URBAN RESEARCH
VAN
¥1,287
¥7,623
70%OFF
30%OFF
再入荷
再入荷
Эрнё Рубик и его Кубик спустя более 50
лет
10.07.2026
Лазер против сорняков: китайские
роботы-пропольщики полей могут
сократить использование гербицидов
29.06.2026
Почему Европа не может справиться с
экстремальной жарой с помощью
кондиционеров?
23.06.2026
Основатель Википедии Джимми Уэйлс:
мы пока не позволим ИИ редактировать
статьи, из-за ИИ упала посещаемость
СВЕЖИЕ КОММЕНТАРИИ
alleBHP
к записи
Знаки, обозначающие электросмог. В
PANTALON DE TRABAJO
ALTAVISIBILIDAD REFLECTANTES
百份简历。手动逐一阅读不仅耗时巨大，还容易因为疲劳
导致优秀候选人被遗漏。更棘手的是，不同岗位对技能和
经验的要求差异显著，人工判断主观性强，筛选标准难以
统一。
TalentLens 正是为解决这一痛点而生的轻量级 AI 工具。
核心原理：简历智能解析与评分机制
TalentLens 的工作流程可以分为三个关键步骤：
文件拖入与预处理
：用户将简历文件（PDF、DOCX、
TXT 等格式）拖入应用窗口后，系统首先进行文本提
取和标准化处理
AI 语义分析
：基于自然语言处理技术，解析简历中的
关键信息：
——
_What is expected_
Format the records as a numbered list, running from the first line through the line containing "Основатель Википедии Джимми", with both of those lines included and any blank lines left out.

_Output for this exercise_
1. URBAN RESEARCH
2. VAN
3. ¥1,287
4. ¥7,623
5. 70%OFF
6. 30%OFF
7. 再入荷
8. 再入荷
9. Эрнё Рубик и его Кубик спустя более 50
10. лет
11. 10.07.2026
12. Лазер против сорняков: китайские
13. роботы-пропольщики полей могут
14. сократить использование гербицидов
15. 29.06.2026
16. Почему Европа не может справиться с
17. экстремальной жарой с помощью
18. кондиционеров?
19. 23.06.2026
20. Основатель Википедии Джимми Уэйлс:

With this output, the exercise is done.